Dataset excerpts
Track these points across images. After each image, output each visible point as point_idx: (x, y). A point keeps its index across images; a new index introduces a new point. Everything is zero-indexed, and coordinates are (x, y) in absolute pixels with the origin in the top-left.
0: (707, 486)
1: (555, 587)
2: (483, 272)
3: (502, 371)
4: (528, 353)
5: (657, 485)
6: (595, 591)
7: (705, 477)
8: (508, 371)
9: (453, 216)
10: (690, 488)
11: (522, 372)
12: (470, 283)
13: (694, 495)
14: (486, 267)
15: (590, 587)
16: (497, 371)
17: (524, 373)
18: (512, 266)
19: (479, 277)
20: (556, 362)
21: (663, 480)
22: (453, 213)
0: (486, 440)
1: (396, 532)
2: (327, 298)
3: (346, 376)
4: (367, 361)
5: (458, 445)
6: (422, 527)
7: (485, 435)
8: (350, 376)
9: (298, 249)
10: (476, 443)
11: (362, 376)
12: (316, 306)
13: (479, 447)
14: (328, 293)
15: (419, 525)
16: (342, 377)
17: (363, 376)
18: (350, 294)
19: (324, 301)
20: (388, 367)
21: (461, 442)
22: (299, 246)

Exercise =>
Please transcribe the data shown above in full, exactly as it stands.

Task solution =>
Track these points across images. After each image, output each visible point as point_idx: (x, y). A point keeps its index across images; a new index introduces a new point. Everything is zero-indexed, and coordinates are (x, y) in absolute pixels with the origin in the top-left.
0: (707, 486)
1: (555, 587)
2: (483, 272)
3: (502, 371)
4: (528, 353)
5: (657, 485)
6: (595, 591)
7: (705, 477)
8: (508, 371)
9: (453, 216)
10: (690, 488)
11: (522, 372)
12: (470, 283)
13: (694, 495)
14: (486, 267)
15: (590, 587)
16: (497, 371)
17: (524, 373)
18: (512, 266)
19: (479, 277)
20: (556, 362)
21: (663, 480)
22: (453, 213)
0: (486, 440)
1: (396, 532)
2: (327, 298)
3: (346, 376)
4: (367, 361)
5: (458, 445)
6: (422, 527)
7: (485, 435)
8: (350, 376)
9: (298, 249)
10: (476, 443)
11: (362, 376)
12: (316, 306)
13: (479, 447)
14: (328, 293)
15: (419, 525)
16: (342, 377)
17: (363, 376)
18: (350, 294)
19: (324, 301)
20: (388, 367)
21: (461, 442)
22: (299, 246)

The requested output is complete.